Visual Processing

How does your brain enable you to see? Recordings from the brains of animals have allowed neuroscientists to piece together an account of how the brain processes isolated attributes of an image such as colour, shape, movement. The latest results show how we may soon get more direct information about how these processes work in humans.

You probably know that, just like a camera, the eye forms an image of whatever lies in front of it, on the retina, a light-sensitive outgrowth of the brain that lines the back of the eyeball. But the similarity with cameras, which are designed to record and playback faithful images, ends almost immediately. The brain is not concerned with faithful representation but with meaning. It processes images to extract significant information.

Selection is crucial for information processing. In the brain selection operates at every level. When you scan the list of share prices in the FT you select the the ones that are relevant to your financial survival. Your retina selects information needed to answer the biological survival questions – “Can I eat this? Can it eat me? Can I mate with it? Can I catch it? Will it catch me?”

For this reason colour which indicates the ripeness of fruit and, in some species, the availability of mates; rapid changes in brightness which can be processed to reveal movement; and localised differences in brightness, which allow us to separate an object from its background and analyse its shape and location; are selected and emphasised by the retina. Gradual variations in brightness, which tell us little of survival value, are discarded.

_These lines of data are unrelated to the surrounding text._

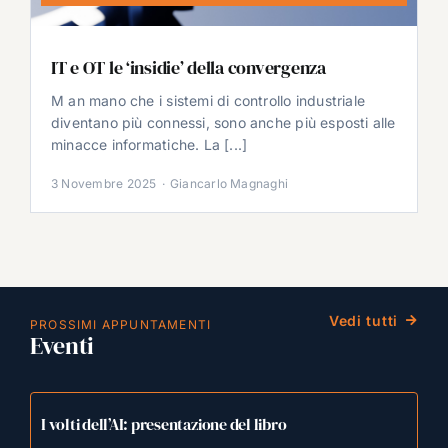
IT e OT le ‘insidie’ della convergenza
M an mano che i sistemi di controllo industriale
diventano più connessi, sono anche più esposti alle
minacce informatiche. La [...]
3 Novembre 2025
·
Giancarlo Magnaghi
Vedi tutti
PROSSIMI APPUNTAMENTI
Eventi
I volti dell’AI: presentazione del libro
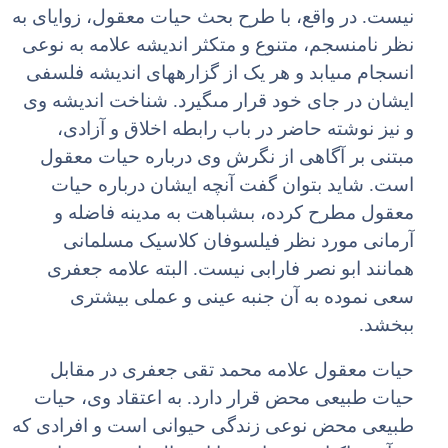
نیست. در واقع، با طرح بحث حیات معقول، زوایاى به
نظر نامنسجم، متنوع و متکثر اندیشه علامه به نوعى
انسجام مى‏یابد و هر یک از گزاره‏هاى اندیشه فلسفى
ایشان در جاى خود قرار مى‏گیرد. شناخت اندیشه وى
و نیز نوشته حاضر در باب رابطه اخلاق و آزادى،
مبتنى بر آگاهى از نگرش وى درباره حیات معقول
است. شاید بتوان گفت آنچه ایشان درباره حیات
معقول مطرح کرده، بى‏شباهت به مدینه فاضله و
آرمانى مورد نظر فیلسوفان کلاسیک مسلمانى
همانند ابو نصر فارابى نیست. البته علامه جعفرى
سعى نموده به آن جنبه عینى و عملى بیشترى
ببخشد.
حیات معقول علامه محمد تقى جعفرى در مقابل
حیات طبیعى محض قرار دارد. به اعتقاد وى، حیات
طبیعى محض نوعى زندگى حیوانى است و افرادى که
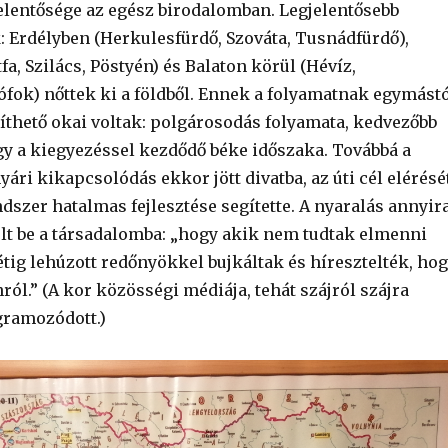
elentősége az egész birodalomban. Legjelentősebb
 Erdélyben (Herkulesfürdő, Szováta, Tusnádfürdő),
fa, Szilács, Pöstyén) és Balaton körül (Hévíz,
ófok) nőttek ki a földből. Ennek a folyamatnak egymást
níthető okai voltak: polgárosodás folyamata, kedvezőbb
 a kiegyezéssel kezdődő béke időszaka. Továbbá a
yári kikapcsolódás ekkor jött divatba, az úti cél elérésé
dszer hatalmas fejlesztése segítette. A nyaralás annyir
lt be a társadalomba: „hogy akik nem tudtak elmenni
étig lehúzott redőnyökkel bujkáltak és híresztelték, ho
ól.” (A kor közösségi médiája, tehát szájról szájra
gramozódott.)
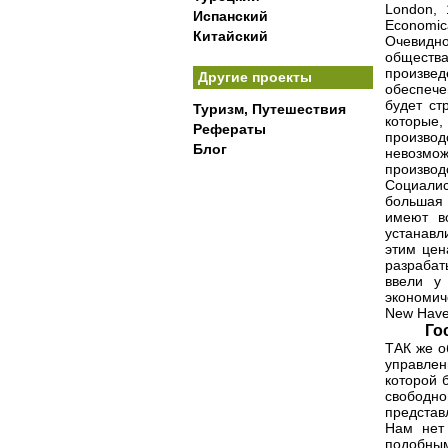
London, 1
Испанский
Economica
Китайский
Очевидно
обществ
произве
Другие проекты
обеспече
будет ст
Туризм, Путешествия
которые
Рефераты
произво
Блог
невозмож
производ
Социали
большая 
имеют во
устанавл
этим цен
разрабат
ввели у
экономич
New Haven
Го
ТАК же о
управле
которой 
свободно
представ
Нам нет 
подобны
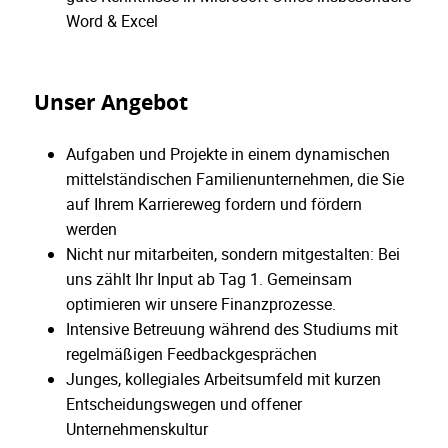
Word & Excel
Unser Angebot
Aufgaben und Projekte in einem dynamischen
mittelständischen Familienunternehmen, die Sie
auf Ihrem Karriereweg fordern und fördern
werden
Nicht nur mitarbeiten, sondern mitgestalten: Bei
uns zählt Ihr Input ab Tag 1. Gemeinsam
optimieren wir unsere Finanzprozesse.
Intensive Betreuung während des Studiums mit
regelmäßigen Feedbackgesprächen
Junges, kollegiales Arbeitsumfeld mit kurzen
Entscheidungswegen und offener
Unternehmenskultur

The art of information processing is to bring together what are initially separate pieces of data so that the combination tells us something new. A supermarket might combine a customer address list with information about purchasing histories to send a promotional mailshot for a new cat food to rich people who have bought cat food in the past.

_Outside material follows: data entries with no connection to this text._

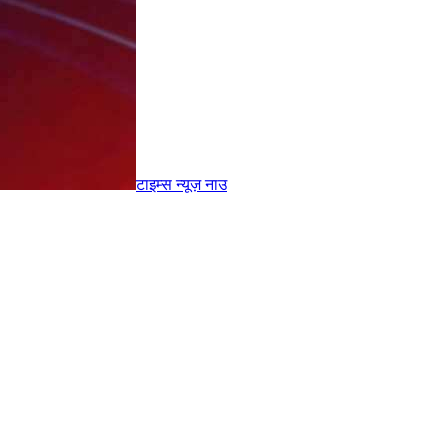
टाइम्स
न्यूज़
नाउ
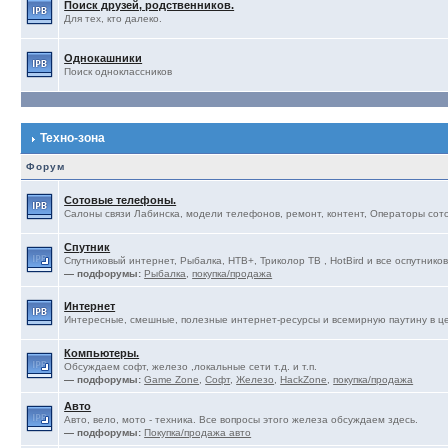
Поиск друзей, родственников.
Для тех, кто далеко.
Однокашники
Поиск одноклассников
Техно-зона
Форум
Сотовые телефоны.
Салоны связи Лабинска, модели телефонов, ремонт, контент, Операторы сотов
Спутник
Спутниковый интернет, Рыбалка, НТВ+, Триколор ТВ , HotBird и все оспутников
— подфорумы:
Рыбалка
,
покупка/продажа
Интернет
Интересные, смешные, полезные интернет-ресурсы и всемирную паутину в ц
Компьютеры.
Обсуждаем софт, железо ,локальные сети т.д. и т.п.
— подфорумы:
Game Zone
,
Софт
,
Железо
,
HackZone
,
покупка/продажа
Авто
Авто, вело, мото - техника. Все вопросы этого железа обсуждаем здесь.
— подфорумы:
Покупка/продажа авто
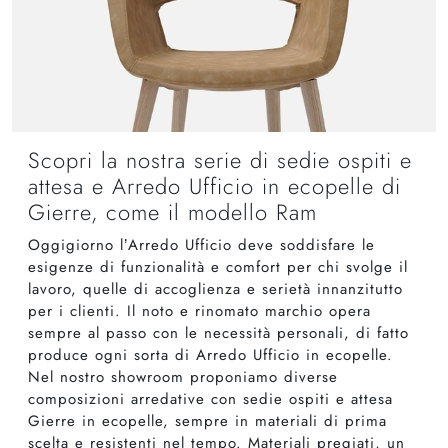
Scopri la nostra serie di sedie ospiti e
attesa e Arredo Ufficio in ecopelle di
Gierre, come il modello Ram
Oggigiorno l’Arredo Ufficio deve soddisfare le
esigenze di funzionalità e comfort per chi svolge il
lavoro, quelle di accoglienza e serietà innanzitutto
per i clienti. Il noto e rinomato marchio opera
sempre al passo con le necessità personali, di fatto
produce ogni sorta di Arredo Ufficio in ecopelle.
Nel nostro showroom proponiamo diverse
composizioni arredative con sedie ospiti e attesa
Gierre in ecopelle, sempre in materiali di prima
scelta e resistenti nel tempo. Materiali pregiati, un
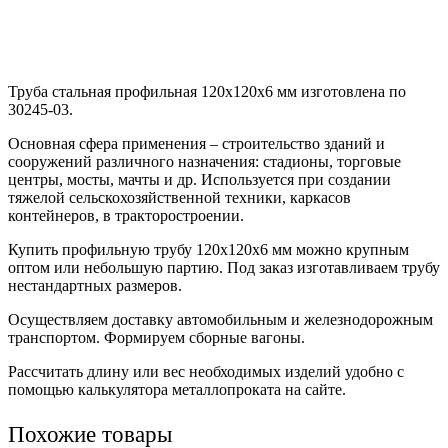
Труба стальная профильная 120х120х6 мм изготовлена по
30245-03.
Основная сфера применения – строительство зданий и
сооружений различного назначения: стадионы, торговые
центры, мосты, мачты и др. Используется при создании
тяжелой сельскохозяйственной техники, каркасов
контейнеров, в тракторостроении.
Купить профильную трубу 120х120х6 мм можно крупным
оптом или небольшую партию. Под заказ изготавливаем трубу
нестандартных размеров.
Осуществляем доставку автомобильным и железнодорожным
транспортом. Формируем сборные вагоны.
Рассчитать длину или вес необходимых изделий удобно с
помощью калькулятора металлопроката на сайте.
Похожие товары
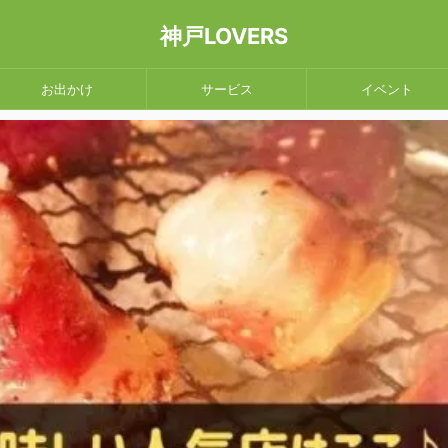
神戸LOVERS
お出かけ
サービス
イベント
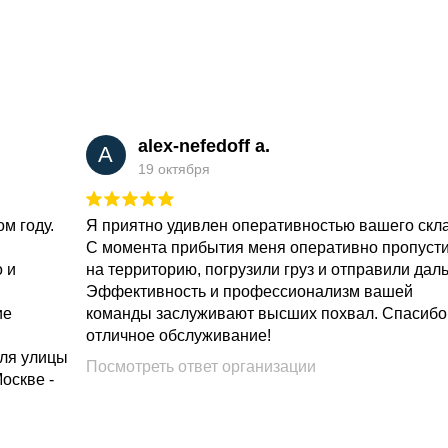
alex-nefedoff a.
A
19 октября
м году.
Я приятно удивлен оперативностью вашего скл
С момента прибытия меня оперативно пропуст
о и
на территорию, погрузили груз и отправили дал
Эффективность и профессионализм вашей
ие
команды заслуживают высших похвал. Спасибо
отличное обслуживание!
для улицы
Посмотреть ответ организации
Москве -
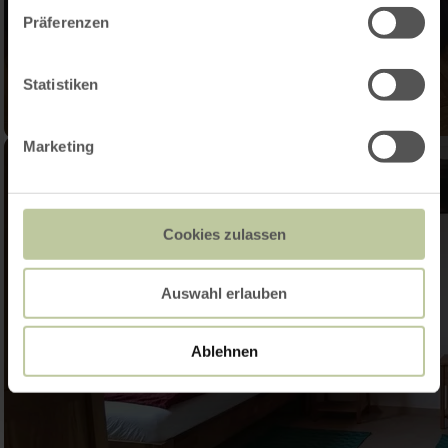
Präferenzen
Statistiken
Marketing
Cookies zulassen
Auswahl erlauben
Ablehnen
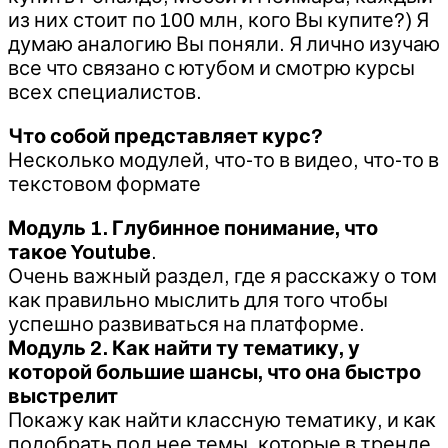
из них стоит по 100 млн, кого Вы купите?) Я
думаю аналогию Вы поняли. Я лично изучаю
все что связано с ютубом и смотрю курсы
всех специалистов.
Что собой представляет курс?
Несколько модулей, что-то в видео, что-то в
текстовом формате
Модуль 1. Глубинное понимание, что
такое Youtube
.
Очень важный раздел, где я расскажу о том
как правильно мыслить для того чтобы
успешно развиваться на платформе.
Модуль 2. Как найти ту тематику, у
которой большие шансы, что она быстро
выстрелит
Покажу как найти классную тематику, и как
подобрать под нее темы, которые в тренде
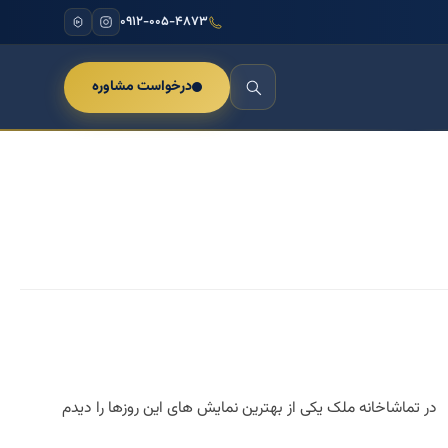
۰۹۱۲-۰۰۵-۴۸۷۳
درخواست مشاوره
 در تماشاخانه ملک یکی از بهترین نمایش های این روزها را دیدم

The brain uses the same approach. It works in stages to extract increasingly complex information. It starts with an instantaneous moment by moment record of how much light is caught by individual receptors, each of which catches the light from a tiny patch of the retinal image. Local bright spots and dark spots can be extracted from the image by subtracting from each receptor the average signal collected by the receptors that surround it.

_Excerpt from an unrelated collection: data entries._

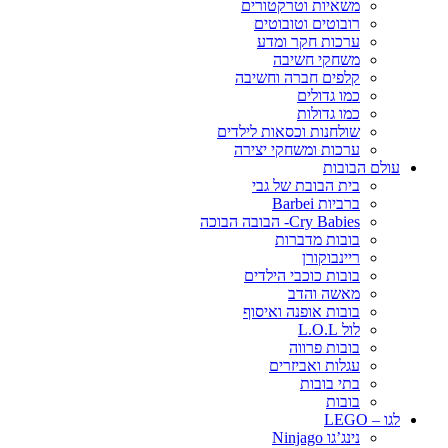
משאיות וטרקטורים
רובוטים וטובוטים
ערכות חקר ומדע
משחקי חשיבה
קלפים חברה וחשיבה
כמו גדולים
כמו גדולות
שולחנות וכסאות לילדים
ערכות ומשחקי יצירה
עולם הבובות
בית הבובת של גבי
ברביות Barbei
Cry Babies- הבובה הבוכה
בובות מדברות
ריינבוקורן
בובות כוכבי הילדים
מאשה והדב
בובות אופנה ואיסוף
לול L.O.L
בובות פרווה
עגלות ואביזרים
בתי בובות
בובות
לגו – LEGO
נינג’גו Ninjago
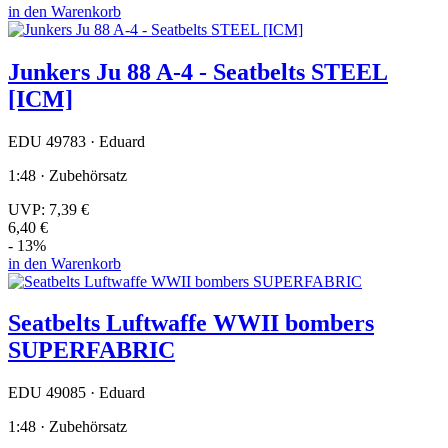
in den Warenkorb
Junkers Ju 88 A-4 - Seatbelts STEEL
[ICM]
EDU 49783 · Eduard
1:48 · Zubehörsatz
UVP:
7,39 €
6,40 €
- 13%
in den Warenkorb
Seatbelts Luftwaffe WWII bombers
SUPERFABRIC
EDU 49085 · Eduard
1:48 · Zubehörsatz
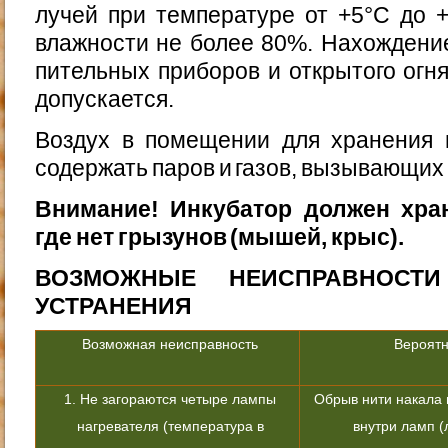
лучей при температуре от +5°С до 
влажности не более 80%. Нахождение
пительных приборов и открытого огня
допускается.
Воздух в помещении для хранения 
содержать паров и газов, вызывающих
Внимание! Инкубатор должен хра
где нет грызунов (мы­шей, крыс).
ВОЗМОЖНЫЕ НЕИСПРАВНОС
УСТРАНЕНИЯ
Возможная неисправность
Вероятн
1. Не загораются четыре лампы
Обрыв нити накала и
нагревателя (температура в
внутри ламп 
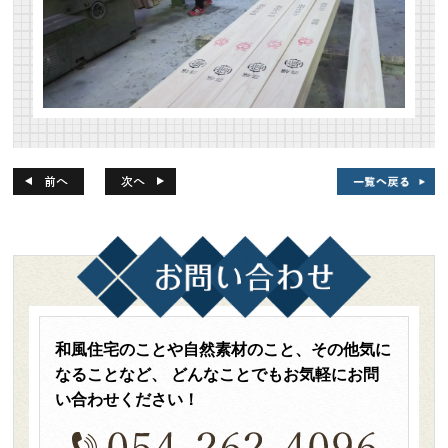
和風住宅のことや自然素材のこと、その他気に
なることなど、
どんなことでもお気軽にお問
い合わせください！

Colour vision exploits the fact that there are three kinds of receptor which differ in the efficiency with which they catch different colours of light (red, green and blue). The individual receptors do not signal the colour of light: high activity in a red-sensitive receptor occurs both when the light that falls on it is bright, and when it is red. In order to preserve colour and discard brightness information the retina subtracts from the red-sensitive receptor the signal of neighbouring green-sensitive receptors. This produces a neurone that responds to red, and does not confuse colour with brightness. The same logic is used in the retina to produce neurones that signal green, blue and yellow.

We know that both these processes happen in the retina because the neurones that transmit from the eye into the brain are activated by patches of colour – especially red, green, blue or yellow – or by local differences in brightness – a dark spot surrounded by a bright background or vice versa. At later stages of visual processing, neurones select more complex shapes. These include recognisable features of visual patterns, such as lines, edges and corners. Thus the different neurones carry information which could be combined to produce recognisable representations of everyday objects. Other neurones select different directions of motion, more specific colours, or objects at particular distances.

This detailed information about visual processing comes from recording the electrical activity of neurones in the brains of animals. It is an article of faith for modern neuroscientists that the electrical signals in neurones generate what we see, and that our neurones have similar responses to those of animals. I once caused a colleague to believe that the laboratory lights were flickering because I accidentally passed a weak electric current through his eyeball. Evidently the change in activity I had induced in the neurones in his retina was similar to that which occurs when lights flicker.

It may soon be possible to get much clearer information about visual processing in human retina. Last week Austin Roorda and David Williams of the Center for Visual Science at Rochester, NY USA published the first ever pictures of the different types of receptor in the central part of the living human retina. These showed that the pattern and the relative numbers of the different colour-sensitive receptors differs from eye to eye. By comparing how eyes with known receptor distributions perform in different visual tasks it will be possible to infer how the individual receptor signals are processed. The eyes will become the window of the brain!